At the time, publication of the document generated some controversy, which resulted in the list being taken down from the GPO web site. The publication became the subject of several investigations, including by the Government Accountability Office). GAO reported that "The public release of the draft declaration of civilian nuclear sites and nuclear facilities does not appear to have damaged national security, according to officials from DOE, NRC, and Commerce... [and] these agencies--plus the Department of Defense--had reviewed the list of civilian nuclear facilities and related activities prior to transmitting it to the White House and Congress to ensure that information of direct national security significance was not included."

The original document, "The List of Sites, Locations, Facilities, and Activities Declared to the International Atomic Energy Agency" is currently available through the Federal Depository Library Program Electronic Collection Archive. [UPDATE 08/30/2017: The list has been removed from the GPO web site. It is, however, still available through a number of web sites, such as, or in the IPFM Library]

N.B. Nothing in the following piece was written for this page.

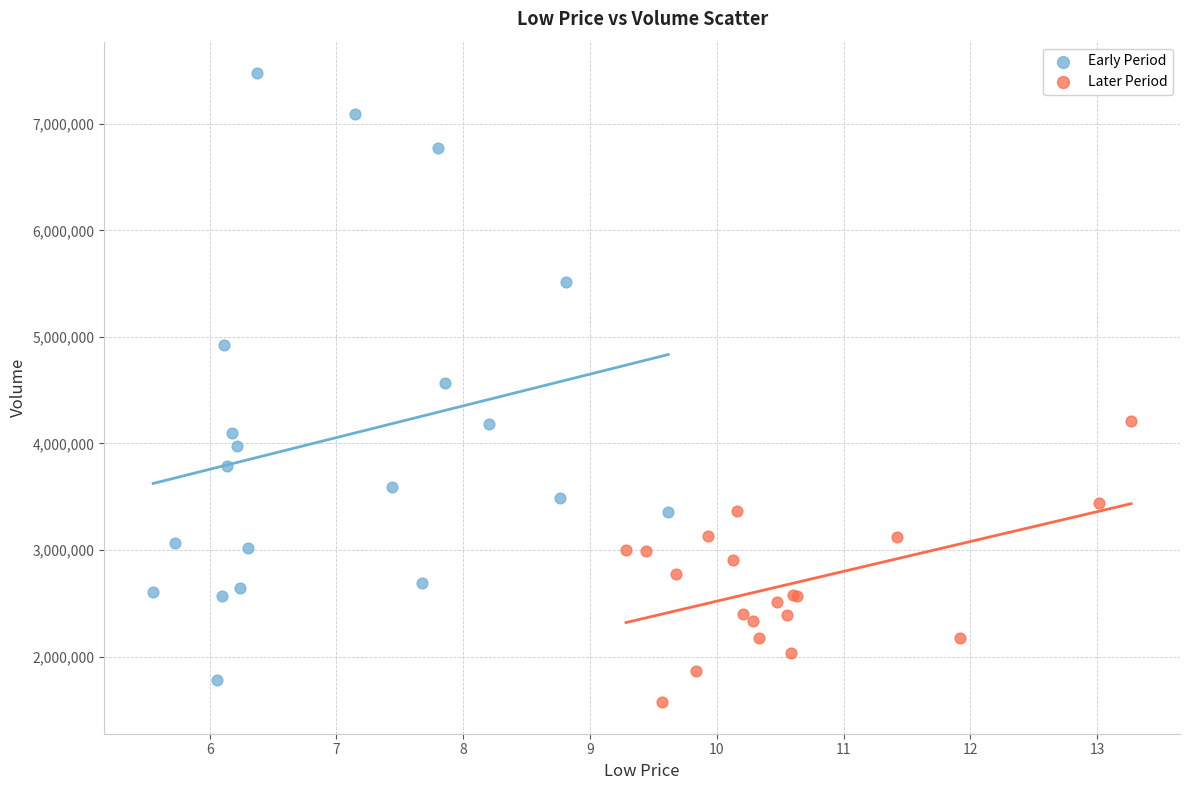

Which series has the largest Y range (max minus min)?

Early Period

The other nuclear weapon states, and the non-weapon states, should authorize the IAEA to make public their additional protocol lists of facilities, and the detailed annual safeguards findings.

The government of Japan released The Status Report of Plutonium Management in Japan - 2016, which details its plutonium holdings. According to the report,

As of the end of 2016, the total amount of separated plutonium both managed within and outside of Japan was approximately 46.9 tons, approximately 9.8 tons of which was held domestically and the rest of approximately 37.1 tons was held abroad.

In 2015, Japan reported having a total of 47.9 tons of separated plutonium, of which 10.8 tons were held domestically.

The change of the amount of plutonium held in Japan reflects several developments. First, 904 kg of plutonium taken off the balance is in MOX fuel that was loaded in two power reactors at the Takahama plant that began operations in 2016 - 720 kg in Unit 3 and 184 kg in Unit 4. Second, in March 2016 331 kg of plutonium was removed from the Fast Critical Assembly in JAERI Tokai Research Establishment and shipped to the United States. At the same time, the 2016 report accounts for 251 kg of plutonium that is contained in the fuel of Monju fast neutron reactor that has not been irradiated. This material was not included in previous reports.

The Tokai reprocessing plant is reported to have separated 244 kg of plutonium (compared to 308 kg in 2015). The plant in Rokkasho has not separated any plutonium.

Of the total of 37.1 tons of plutonium held abroad, 16.2 tons are in France and 20.8 tons - in the United Kingdom. According to the report, "reprocessing of spent fuel contracted out to France has been completed." Japan expects that the amount of plutonium held in the United Kingdom will increase by 1 ton by 2018.

On July 13, 2017 U.S. National Nuclear Security Administration in cooperation with the IAEA, China, and Ghana completed conversion of the GHARR-1 research reactor located at the National Nuclear Research Institute, Accra. GHARR-1 is the first Chinese-origin MNSR-type reactor outside China that was converted to LEU.

According to the NNSA press release, it is cooperating with Nigeria, China, and the IAEA to convert Nigeria's MNSR, NIRR-1 at the Ahmadu Bello University, Zaria, in 2018. Researchers from Pakistan, which operates an MNSR reactor PARR-2 at the Pakistan Institute of Nuclear Science and Technology (PINSTECH), Nilore, also observed the conversion work in Ghana.